[Stored data]

%%

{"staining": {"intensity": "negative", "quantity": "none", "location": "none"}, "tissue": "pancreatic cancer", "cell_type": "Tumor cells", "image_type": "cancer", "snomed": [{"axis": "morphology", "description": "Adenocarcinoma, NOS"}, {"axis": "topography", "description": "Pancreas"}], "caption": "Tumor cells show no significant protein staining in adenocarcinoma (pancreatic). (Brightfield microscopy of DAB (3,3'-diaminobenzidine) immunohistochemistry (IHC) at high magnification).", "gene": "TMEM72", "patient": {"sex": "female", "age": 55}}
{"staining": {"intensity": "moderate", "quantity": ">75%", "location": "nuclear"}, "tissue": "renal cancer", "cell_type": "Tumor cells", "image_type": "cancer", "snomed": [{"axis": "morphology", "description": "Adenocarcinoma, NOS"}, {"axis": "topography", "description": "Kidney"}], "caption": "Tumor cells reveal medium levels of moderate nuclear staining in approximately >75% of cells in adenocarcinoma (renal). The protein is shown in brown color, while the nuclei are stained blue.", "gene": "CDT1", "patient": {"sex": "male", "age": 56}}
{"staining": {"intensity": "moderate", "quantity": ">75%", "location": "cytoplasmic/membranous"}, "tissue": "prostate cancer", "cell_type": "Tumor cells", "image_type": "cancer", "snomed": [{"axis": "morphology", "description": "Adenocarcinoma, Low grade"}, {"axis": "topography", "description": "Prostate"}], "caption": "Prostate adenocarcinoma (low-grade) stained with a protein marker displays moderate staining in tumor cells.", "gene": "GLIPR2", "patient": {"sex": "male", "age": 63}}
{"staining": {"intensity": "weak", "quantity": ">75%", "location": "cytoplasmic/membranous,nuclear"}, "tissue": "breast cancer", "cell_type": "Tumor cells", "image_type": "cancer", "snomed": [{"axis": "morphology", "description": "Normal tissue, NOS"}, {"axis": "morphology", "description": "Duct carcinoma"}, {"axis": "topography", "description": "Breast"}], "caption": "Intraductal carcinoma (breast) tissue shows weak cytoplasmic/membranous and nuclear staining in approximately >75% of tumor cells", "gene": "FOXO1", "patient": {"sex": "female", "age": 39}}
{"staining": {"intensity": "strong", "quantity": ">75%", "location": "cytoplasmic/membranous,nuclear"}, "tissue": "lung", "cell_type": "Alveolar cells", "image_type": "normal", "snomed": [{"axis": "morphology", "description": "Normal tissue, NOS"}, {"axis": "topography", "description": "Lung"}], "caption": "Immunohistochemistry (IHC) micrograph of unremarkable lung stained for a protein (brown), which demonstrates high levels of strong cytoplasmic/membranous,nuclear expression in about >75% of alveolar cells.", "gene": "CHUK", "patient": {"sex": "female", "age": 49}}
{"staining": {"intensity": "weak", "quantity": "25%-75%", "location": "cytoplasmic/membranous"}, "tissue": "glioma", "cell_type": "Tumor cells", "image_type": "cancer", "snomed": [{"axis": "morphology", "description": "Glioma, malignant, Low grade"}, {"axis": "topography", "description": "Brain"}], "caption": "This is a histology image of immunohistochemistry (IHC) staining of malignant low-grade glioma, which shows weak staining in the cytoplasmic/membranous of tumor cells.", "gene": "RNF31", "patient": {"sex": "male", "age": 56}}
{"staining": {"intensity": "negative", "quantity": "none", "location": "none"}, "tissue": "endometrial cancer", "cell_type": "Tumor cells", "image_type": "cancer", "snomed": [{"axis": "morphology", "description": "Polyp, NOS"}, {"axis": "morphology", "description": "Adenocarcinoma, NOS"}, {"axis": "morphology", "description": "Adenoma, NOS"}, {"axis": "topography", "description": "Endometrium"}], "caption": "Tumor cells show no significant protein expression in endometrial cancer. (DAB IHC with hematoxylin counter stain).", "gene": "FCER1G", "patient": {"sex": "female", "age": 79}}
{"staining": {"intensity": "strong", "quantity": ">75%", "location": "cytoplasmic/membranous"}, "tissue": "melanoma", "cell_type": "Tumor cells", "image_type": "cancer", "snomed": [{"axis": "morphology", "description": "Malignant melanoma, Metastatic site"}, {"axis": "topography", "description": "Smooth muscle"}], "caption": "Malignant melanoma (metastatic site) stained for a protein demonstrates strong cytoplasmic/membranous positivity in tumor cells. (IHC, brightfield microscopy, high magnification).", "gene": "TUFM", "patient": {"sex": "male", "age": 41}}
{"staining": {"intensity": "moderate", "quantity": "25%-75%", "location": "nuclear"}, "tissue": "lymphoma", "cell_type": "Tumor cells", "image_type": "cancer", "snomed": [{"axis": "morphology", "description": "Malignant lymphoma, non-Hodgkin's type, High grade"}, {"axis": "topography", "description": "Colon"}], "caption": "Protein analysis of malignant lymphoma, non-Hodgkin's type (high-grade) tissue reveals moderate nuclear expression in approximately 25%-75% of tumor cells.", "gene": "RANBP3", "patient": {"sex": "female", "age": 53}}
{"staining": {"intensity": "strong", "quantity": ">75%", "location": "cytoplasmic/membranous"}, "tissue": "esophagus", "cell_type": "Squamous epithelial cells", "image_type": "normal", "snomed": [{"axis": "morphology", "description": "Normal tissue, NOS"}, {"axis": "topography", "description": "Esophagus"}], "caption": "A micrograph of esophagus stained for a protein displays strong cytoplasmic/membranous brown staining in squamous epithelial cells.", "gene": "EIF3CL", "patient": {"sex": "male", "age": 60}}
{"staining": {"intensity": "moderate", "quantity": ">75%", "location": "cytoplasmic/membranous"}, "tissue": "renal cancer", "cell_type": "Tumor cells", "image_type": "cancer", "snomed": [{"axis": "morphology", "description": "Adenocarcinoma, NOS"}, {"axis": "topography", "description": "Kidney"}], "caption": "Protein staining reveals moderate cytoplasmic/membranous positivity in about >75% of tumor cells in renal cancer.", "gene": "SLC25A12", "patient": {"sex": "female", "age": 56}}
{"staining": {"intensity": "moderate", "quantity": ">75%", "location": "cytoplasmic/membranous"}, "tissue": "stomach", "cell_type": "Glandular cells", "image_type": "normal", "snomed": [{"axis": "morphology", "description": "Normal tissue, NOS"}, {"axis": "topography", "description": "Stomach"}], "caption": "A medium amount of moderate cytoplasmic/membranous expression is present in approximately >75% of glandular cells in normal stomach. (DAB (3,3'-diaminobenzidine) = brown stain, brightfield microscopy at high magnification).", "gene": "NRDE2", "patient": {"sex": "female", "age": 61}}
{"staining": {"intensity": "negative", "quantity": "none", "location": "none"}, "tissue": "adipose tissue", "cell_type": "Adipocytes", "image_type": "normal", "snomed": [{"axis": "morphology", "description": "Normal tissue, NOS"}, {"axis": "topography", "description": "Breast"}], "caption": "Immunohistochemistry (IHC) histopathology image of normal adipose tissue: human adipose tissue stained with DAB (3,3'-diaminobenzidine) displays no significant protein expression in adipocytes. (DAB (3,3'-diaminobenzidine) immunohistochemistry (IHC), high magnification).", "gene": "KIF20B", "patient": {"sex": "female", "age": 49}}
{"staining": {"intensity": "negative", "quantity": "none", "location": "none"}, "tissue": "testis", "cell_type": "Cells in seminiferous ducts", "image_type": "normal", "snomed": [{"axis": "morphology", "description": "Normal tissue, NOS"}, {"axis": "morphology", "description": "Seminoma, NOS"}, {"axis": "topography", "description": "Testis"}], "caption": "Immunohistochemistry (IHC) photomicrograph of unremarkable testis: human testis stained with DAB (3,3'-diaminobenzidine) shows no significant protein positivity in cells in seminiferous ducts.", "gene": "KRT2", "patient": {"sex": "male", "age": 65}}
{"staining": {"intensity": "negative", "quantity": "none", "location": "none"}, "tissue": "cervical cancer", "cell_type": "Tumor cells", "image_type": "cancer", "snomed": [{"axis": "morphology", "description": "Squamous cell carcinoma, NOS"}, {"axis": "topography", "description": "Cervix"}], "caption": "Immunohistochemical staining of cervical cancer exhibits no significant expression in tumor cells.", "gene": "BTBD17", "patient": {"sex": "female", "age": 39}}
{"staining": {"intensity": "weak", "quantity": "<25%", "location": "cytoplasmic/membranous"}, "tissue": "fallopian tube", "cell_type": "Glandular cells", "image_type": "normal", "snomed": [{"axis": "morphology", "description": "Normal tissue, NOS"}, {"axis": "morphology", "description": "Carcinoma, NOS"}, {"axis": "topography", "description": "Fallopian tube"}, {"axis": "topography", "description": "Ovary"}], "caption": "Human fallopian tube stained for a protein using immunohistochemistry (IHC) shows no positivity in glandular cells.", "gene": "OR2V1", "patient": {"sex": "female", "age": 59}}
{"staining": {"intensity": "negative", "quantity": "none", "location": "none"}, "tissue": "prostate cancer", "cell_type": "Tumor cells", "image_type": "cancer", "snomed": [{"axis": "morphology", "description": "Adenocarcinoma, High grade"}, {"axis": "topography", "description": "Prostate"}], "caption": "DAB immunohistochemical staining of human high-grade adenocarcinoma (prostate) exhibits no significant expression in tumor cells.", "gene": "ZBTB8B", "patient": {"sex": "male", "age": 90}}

%%

What you need to do:
Set down, exactly as they appear above, all lines from the one that has "staining reveals moderate" down to the one that has "(IHC) histopathology image", including those two and no others.

Answer below:
{"staining": {"intensity": "moderate", "quantity": ">75%", "location": "cytoplasmic/membranous"}, "tissue": "renal cancer", "cell_type": "Tumor cells", "image_type": "cancer", "snomed": [{"axis": "morphology", "description": "Adenocarcinoma, NOS"}, {"axis": "topography", "description": "Kidney"}], "caption": "Protein staining reveals moderate cytoplasmic/membranous positivity in about >75% of tumor cells in renal cancer.", "gene": "SLC25A12", "patient": {"sex": "female", "age": 56}}
{"staining": {"intensity": "moderate", "quantity": ">75%", "location": "cytoplasmic/membranous"}, "tissue": "stomach", "cell_type": "Glandular cells", "image_type": "normal", "snomed": [{"axis": "morphology", "description": "Normal tissue, NOS"}, {"axis": "topography", "description": "Stomach"}], "caption": "A medium amount of moderate cytoplasmic/membranous expression is present in approximately >75% of glandular cells in normal stomach. (DAB (3,3'-diaminobenzidine) = brown stain, brightfield microscopy at high magnification).", "gene": "NRDE2", "patient": {"sex": "female", "age": 61}}
{"staining": {"intensity": "negative", "quantity": "none", "location": "none"}, "tissue": "adipose tissue", "cell_type": "Adipocytes", "image_type": "normal", "snomed": [{"axis": "morphology", "description": "Normal tissue, NOS"}, {"axis": "topography", "description": "Breast"}], "caption": "Immunohistochemistry (IHC) histopathology image of normal adipose tissue: human adipose tissue stained with DAB (3,3'-diaminobenzidine) displays no significant protein expression in adipocytes. (DAB (3,3'-diaminobenzidine) immunohistochemistry (IHC), high magnification).", "gene": "KIF20B", "patient": {"sex": "female", "age": 49}}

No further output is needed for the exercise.